Theresa May a énoncé ce lundi 26 juin 2017 ses plans pour permettre aux Européens de continuer à vivre au Royaume-Uni après le Brexit. 

La Première ministre a affirmé que tout ressortissant européen vivant au Royaume-Uni avant la sortie du pays de l'UE, se verra offrir le "settled status" (statut de résident) qui permettra d'y vivre et travailler tant que les expatriés britanniques jouissent des mêmes droits dans l'Union Européenne. 

Les ressortissants européens se verront offrir des droits "presque équivalents aux citoyens britanniques,"a révélé le secrétaire du Brexit David Davis durant l'émission de la BBC, Andrew Marr Show.

En revanche, après le Brexit, les ressortissants européens devront obligatoirement demander l'obtention d'une nouvelle carte d'identité pour prouver qu'ils ont le droit de rester au Royaume-Uni.

Selon ces plans, tout Européen arrivant au Royaume-Uni avant le 29 mars 2019 pourra:

  • Conserver le droit de vivre et travailler au Royaume Uni. 
  • Faire une demande de "statut de résident" ("settled status") au Royaume Uni.
  • Les citoyens européens se verront permettre une "période de grâce" pour régler leur statut après le Brexit.
  • Garder l'accès au soins de santé et les droits de retraite pour les citoyens européens et britanniques. 
  • Continuer à offrir aux citoyens britanniques accès à la carte d'Assurance Santé Européenne ("European Health Insurance Card").
  • Les citoyens européens ne pourront pas voter aux élections britanniques.
  • Les citoyens européens seront expulsés en cas de crimes mineurs.

Un document de 15 pages énoncera les positions et projets du gouvernement concernant la déportation des ressortissants européens qui commettent des crimes même légers au Royaume Uni.

Pourtant il n'est pas clair ce que ces plans impliquent, sachant que le Royaume Uni est déjà capable d'expulser les criminels européens de son sol.
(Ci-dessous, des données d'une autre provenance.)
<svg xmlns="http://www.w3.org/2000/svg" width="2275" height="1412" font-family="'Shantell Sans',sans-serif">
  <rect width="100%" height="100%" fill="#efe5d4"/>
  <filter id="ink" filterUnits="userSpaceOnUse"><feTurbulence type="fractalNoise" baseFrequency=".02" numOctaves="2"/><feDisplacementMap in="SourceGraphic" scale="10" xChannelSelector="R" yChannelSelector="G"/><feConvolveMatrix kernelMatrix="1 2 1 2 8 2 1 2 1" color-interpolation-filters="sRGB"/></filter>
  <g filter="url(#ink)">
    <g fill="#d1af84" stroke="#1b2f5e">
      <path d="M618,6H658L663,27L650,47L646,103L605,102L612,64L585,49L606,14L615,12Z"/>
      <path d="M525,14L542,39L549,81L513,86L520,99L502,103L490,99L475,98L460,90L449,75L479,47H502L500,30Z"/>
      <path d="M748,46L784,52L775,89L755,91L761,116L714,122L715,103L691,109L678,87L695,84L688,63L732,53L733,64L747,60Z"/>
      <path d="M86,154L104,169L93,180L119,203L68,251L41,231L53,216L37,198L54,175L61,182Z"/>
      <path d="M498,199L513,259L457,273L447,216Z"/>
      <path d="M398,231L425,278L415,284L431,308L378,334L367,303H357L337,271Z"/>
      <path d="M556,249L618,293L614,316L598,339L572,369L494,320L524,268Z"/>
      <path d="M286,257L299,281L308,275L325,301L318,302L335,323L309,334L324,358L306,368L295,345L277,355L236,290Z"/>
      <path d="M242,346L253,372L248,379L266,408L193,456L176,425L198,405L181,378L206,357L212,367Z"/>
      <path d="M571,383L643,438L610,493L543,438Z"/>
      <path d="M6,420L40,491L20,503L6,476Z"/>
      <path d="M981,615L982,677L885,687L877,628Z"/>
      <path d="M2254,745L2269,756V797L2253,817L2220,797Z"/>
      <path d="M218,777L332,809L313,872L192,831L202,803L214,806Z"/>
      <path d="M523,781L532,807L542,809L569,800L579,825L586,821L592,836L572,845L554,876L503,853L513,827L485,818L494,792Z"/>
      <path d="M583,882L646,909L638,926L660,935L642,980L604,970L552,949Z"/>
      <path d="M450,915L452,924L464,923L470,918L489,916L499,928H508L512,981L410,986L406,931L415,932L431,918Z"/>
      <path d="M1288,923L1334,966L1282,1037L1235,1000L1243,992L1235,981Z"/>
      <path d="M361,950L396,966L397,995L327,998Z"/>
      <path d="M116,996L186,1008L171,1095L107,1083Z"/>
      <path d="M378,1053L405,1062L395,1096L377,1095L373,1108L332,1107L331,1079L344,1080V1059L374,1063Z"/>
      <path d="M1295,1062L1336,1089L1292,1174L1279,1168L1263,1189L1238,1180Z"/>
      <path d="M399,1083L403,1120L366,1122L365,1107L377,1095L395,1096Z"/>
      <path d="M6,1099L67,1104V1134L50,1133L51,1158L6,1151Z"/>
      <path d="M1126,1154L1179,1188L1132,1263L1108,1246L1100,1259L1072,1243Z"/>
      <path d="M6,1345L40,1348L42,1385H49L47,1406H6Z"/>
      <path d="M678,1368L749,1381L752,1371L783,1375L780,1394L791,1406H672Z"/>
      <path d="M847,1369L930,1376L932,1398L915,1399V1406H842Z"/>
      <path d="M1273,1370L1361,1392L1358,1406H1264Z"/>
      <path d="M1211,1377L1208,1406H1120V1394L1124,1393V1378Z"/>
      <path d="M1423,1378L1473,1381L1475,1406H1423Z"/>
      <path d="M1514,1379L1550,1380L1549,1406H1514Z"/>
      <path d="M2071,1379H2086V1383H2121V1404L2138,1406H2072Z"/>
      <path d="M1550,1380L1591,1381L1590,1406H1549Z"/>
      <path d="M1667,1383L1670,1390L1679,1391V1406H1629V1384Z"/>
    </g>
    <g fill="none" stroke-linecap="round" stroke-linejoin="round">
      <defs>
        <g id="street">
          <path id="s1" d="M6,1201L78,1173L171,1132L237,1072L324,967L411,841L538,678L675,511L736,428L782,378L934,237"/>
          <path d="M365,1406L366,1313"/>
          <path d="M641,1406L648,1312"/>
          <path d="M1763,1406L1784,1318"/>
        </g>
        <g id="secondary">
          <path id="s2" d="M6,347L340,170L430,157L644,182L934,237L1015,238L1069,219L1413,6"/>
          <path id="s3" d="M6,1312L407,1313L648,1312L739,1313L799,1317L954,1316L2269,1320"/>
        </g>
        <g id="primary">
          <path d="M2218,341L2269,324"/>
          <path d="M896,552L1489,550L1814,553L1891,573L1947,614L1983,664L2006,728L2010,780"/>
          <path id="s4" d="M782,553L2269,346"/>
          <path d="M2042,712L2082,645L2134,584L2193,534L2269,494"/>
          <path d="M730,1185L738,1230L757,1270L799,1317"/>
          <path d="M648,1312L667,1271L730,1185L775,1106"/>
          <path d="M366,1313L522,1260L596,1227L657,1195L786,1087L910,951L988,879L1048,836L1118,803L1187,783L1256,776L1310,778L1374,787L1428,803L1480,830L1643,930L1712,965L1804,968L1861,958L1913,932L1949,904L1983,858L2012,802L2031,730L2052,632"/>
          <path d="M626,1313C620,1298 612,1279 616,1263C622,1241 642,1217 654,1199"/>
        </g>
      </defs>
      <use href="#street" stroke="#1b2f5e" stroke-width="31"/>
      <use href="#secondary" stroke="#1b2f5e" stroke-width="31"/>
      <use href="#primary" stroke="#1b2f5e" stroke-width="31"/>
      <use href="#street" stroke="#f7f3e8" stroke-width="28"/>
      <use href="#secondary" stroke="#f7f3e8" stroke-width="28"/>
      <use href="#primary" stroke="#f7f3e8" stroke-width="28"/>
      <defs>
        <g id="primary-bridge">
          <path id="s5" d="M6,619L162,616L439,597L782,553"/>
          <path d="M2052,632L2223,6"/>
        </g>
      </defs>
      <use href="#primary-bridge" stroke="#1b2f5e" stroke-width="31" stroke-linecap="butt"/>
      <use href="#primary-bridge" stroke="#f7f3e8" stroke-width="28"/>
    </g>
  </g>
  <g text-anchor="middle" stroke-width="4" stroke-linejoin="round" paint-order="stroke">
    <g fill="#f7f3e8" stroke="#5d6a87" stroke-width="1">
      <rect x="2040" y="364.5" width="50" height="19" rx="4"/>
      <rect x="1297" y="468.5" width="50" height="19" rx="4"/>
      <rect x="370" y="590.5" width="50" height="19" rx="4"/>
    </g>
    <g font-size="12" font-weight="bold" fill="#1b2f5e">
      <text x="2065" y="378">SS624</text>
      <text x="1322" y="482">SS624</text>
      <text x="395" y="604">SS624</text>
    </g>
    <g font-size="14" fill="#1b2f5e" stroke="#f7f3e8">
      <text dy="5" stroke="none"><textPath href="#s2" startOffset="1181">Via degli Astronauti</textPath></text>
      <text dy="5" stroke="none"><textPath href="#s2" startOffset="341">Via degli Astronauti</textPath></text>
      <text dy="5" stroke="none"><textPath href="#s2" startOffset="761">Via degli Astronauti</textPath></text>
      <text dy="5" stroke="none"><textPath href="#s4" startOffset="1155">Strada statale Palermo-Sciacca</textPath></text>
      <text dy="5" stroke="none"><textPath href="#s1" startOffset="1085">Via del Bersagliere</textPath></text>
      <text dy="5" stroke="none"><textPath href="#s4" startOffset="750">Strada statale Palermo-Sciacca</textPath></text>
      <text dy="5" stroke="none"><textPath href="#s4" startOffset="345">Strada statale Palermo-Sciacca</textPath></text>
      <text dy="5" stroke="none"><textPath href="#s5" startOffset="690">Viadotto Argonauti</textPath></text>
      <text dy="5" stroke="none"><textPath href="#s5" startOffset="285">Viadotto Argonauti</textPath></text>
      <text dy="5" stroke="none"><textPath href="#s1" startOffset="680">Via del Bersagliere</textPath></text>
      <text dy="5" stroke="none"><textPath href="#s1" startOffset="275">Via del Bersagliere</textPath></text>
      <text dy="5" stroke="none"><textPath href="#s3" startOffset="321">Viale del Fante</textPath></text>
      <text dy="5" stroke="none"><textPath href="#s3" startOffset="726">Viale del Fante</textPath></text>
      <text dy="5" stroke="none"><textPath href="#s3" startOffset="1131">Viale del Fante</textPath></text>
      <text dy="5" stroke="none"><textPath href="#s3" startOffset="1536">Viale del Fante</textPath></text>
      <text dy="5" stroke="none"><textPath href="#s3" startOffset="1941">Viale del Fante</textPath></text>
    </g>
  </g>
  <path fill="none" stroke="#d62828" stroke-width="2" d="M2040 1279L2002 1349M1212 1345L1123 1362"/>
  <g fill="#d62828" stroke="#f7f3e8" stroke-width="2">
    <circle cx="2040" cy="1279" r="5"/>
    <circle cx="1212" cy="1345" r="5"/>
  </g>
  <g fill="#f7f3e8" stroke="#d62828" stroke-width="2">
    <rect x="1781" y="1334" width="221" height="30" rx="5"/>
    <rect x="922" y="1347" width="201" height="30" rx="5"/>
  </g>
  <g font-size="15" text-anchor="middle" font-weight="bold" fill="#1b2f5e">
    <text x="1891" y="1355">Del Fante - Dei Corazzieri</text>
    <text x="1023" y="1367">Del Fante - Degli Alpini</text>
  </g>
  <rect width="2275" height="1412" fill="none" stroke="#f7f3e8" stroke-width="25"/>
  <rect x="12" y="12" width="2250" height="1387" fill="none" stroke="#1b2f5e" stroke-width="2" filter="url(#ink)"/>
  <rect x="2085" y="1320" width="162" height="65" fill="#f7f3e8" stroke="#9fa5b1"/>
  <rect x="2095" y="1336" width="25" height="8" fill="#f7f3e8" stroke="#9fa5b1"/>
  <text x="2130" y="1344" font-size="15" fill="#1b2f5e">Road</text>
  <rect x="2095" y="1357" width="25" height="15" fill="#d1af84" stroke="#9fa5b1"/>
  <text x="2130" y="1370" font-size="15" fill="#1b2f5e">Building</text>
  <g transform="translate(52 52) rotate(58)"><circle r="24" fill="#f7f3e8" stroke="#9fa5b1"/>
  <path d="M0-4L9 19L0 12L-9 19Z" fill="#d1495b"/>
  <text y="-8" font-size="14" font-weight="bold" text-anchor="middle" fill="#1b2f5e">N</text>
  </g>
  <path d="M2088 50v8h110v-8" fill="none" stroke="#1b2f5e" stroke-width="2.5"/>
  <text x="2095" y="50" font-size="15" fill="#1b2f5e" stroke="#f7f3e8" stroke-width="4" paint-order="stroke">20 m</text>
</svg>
Dans son discours à une conférence du parti, la ministre de l'Intérieur, Amber Rudd, a aussi dit qu'il n'était pas nécessaire d'attendre le Brexit pour augmenter le nombre d'expulsions de criminels européens. 
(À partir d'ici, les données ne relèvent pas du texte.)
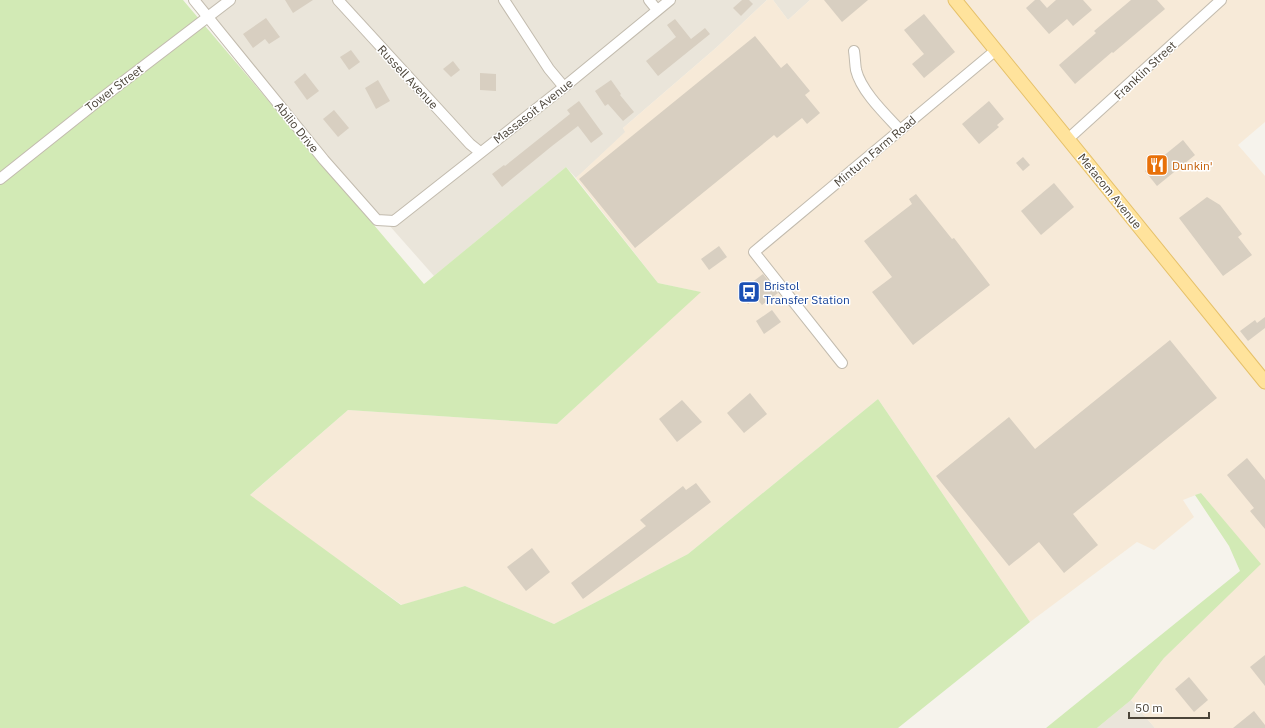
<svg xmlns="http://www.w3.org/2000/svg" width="1265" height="728" font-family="'IBM Plex Sans',sans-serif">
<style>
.residential{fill:#eae5da}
.commercial{fill:#f7ead8}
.green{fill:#d2eab5}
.building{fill:#d8cfc1}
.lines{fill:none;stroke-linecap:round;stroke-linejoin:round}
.minor-casing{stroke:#c2bbae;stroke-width:12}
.major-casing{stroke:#e6c16a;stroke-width:15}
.minor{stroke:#fff;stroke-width:10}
.major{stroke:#ffe39c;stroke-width:13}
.labels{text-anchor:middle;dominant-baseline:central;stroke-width:3;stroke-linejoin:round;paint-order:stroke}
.street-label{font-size:12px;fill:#4b4439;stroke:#fff}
.food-label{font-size:12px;fill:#c56008;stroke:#fff;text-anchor:start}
.transit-label{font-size:12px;fill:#164399;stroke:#fff;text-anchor:start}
</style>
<rect width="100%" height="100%" fill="#f6f3ec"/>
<g class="residential">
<path d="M190 0H767L717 47 623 128 626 132 576 178 566 167 434 276Z"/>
<path d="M773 0H810L788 20Z"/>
<path d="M1131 700 1155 728H1097Z"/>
</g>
<path class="commercial" d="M767 0H773L788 20 810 0H1265V122L1238 145 1265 176V728H1155L1131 700 1164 658 1260 564 1201 493 1183 500 1194 517 1154 550 1137 542 1030 622 878 399 688 554 554 624 465 586 402 605 249 496 348 410 557 424 700 292 658 283 576 178 625 132 623 128 717 47Z"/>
<g class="green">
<path d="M0 0H183L424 284 566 167 658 283 701 292 557 424 348 410 250 495 401 605 465 586 554 624 688 554 878 399 1030 622 898 728H0Z"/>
<path d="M1201 493 1261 564 1164 658 1131 700 1097 728H1046L1240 571 1229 546 1195 495Z"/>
</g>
<g class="building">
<path d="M285 0H313L293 13Z"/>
<path d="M742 0H749L753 4 741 16 733 8Z"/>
<path d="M824 0H868L842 22Z"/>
<path d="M1035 0H1040L1047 8 1056 0H1083L1092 10 1073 26 1067 19 1049 34 1026 8Z"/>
<path d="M1131 0H1157L1165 9 1113 53 1112 52 1075 84 1059 65 1096 33 1094 31Z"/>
<path d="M924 14 955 52 924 78 912 64 924 54 904 30Z"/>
<path d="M266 18 280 37 269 44 265 39 253 48 243 34Z"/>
<path d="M675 19 691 39 705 28 710 34 658 76 646 61 676 37 667 25Z"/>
<path d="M755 36 781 68 787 63 810 91 805 95 820 113 807 124 802 118 777 138 774 135 635 248 579 179Z"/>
<path d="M351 50 360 62 349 70 340 57Z"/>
<path d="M453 61 460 70 451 77 443 69Z"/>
<path d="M305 73 319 91 307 100 294 82Z"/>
<path d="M480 73 496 74V91L480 90Z"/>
<path d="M378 80 390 101 376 109 365 88Z"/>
<path d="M611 80 621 94 620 95 634 112 623 121 608 104 605 106 595 91Z"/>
<path d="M579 101 603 134 591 143 578 126 552 146 502 187 492 174 504 165 505 166 570 114 567 110Z"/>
<path d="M989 101 1004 119 997 125 999 127 979 144 962 124Z"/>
<path d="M334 110 349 128 338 137 323 119Z"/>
<path d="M1183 140 1195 155 1157 186 1145 171Z"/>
<path d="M1023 157 1030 165 1023 171 1016 163Z"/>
<path d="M1054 183 1074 207 1041 235 1021 211Z"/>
<path d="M916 194 952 239 954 238 990 285 913 345 872 292 892 277 864 241 912 204 909 199Z"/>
<path d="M1207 197 1220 205 1242 234 1238 237 1252 255 1223 276 1179 218Z"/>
<path d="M719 246 727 257 709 270 701 259Z"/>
<path d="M763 274 778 293 762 305 756 298 748 304 739 292Z"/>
<path d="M772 310 781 322 764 334 756 321Z"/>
<path d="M1265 317V328L1248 341 1240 331 1255 320 1257 323Z"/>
<path d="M1170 340 1217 398 1073 514 1098 545 1064 573 1039 542 1009 566 936 476 1009 417 1035 449Z"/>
<path d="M750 393 767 414 744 433 727 413Z"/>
<path d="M682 400 702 422 677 442 659 419Z"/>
<path d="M1247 458 1265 480V529L1250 511 1254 508 1227 475Z"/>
<path d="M696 483 711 502 583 599 571 583 646 526 640 520 683 486 686 490Z"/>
<path d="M532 548 550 572 526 591 507 567Z"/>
<path d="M1265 655V686L1250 667Z"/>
<path d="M1189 677 1208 700 1194 712 1175 689Z"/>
<path d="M1254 711 1265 725V728H1233Z"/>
</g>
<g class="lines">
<g class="minor-casing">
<g id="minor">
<path d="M194 0 324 160 377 220 394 221 564 87 670 0"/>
<path d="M338 0 470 144 480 152"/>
<path d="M504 0 549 69 564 87"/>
<path d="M649 0 657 10"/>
<path d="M854 51C855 57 855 64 856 70 861 91 885 114 900 130"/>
<path d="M1068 139 1221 0"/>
<path d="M0 179 98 101 230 0"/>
<path d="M842 363 754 252 996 50"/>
</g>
</g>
<g class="major-casing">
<path id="major" d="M955 0 1265 382"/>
</g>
<use href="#minor" class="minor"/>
<use href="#major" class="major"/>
</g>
<defs>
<g id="restaurant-square" transform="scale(1.15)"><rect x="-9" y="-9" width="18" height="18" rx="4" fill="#e8710a" stroke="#fff"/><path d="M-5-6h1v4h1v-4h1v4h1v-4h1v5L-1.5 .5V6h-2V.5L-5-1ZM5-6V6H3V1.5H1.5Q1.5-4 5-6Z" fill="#fff"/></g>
<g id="bus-square" transform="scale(1.15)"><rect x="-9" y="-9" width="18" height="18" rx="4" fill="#1a4fb4" stroke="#fff"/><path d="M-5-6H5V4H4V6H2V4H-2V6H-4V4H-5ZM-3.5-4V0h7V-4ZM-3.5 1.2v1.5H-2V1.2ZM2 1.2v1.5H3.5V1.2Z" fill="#fff"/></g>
</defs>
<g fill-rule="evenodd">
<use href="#restaurant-square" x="1157" y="165"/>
<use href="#bus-square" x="749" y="292"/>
</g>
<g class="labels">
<g class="street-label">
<text transform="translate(1145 70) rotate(-43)">Franklin Street</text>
<text transform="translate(408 77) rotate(47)">Russell Avenue</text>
<text transform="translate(114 88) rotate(-37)">Tower Street</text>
<text transform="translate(533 111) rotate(-38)">Massasoit Avenue</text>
<text transform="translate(297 127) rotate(51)">Abilio Drive</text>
<text transform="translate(875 151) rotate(-40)">Minturn Farm Road</text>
<text transform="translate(1110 191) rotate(51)">Metacom Avenue</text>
</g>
<g class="food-label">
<text x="1172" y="165">Dunkin'</text>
</g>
<g class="transit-label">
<text x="764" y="285">Bristol<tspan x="764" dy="14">Transfer Station</tspan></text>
</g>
</g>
<path d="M1129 712v6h80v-6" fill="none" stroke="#4b4439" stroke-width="2"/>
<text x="1135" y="712" font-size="12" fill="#4b4439" stroke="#ffffff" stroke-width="3" paint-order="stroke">50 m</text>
</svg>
Tout changement de loi devra également se conformer au Human Rights Act, qui déclare que le Royaume Uni doit prendre en considération la durée de résidence des criminels, leur âge et leur situation familiale avant de les expulser. 

May avait prévu de renoncer au Human Rights Act mais à abandonné ses plans. 

Elle a présenté l'essentiel de ses projets aux leaders européens à Bruxelles. Ses propositions ont reçues un accueil mitigé. La chancelière allemande Angela Merkel les a décrites comme un "bon départ" tandis que le Président du Conseil européen, Donald Tusk, a dit que ces propositions rendraient la situation des citoyens européens au Royaume Uni plus difficile encore. 

"L'offre du Royaume Uni est en deçà de nos espérances et risque d'aggraver la situation de nos citoyens," dit Tusk. 

Il est apparu vendredi dernier que May aurait "bloqué" une tentative de l'ancien premier ministre, David Cameron, de garantir unilatéralement les droits des ressortissants européens vivant au Royaume Uni après le Brexit.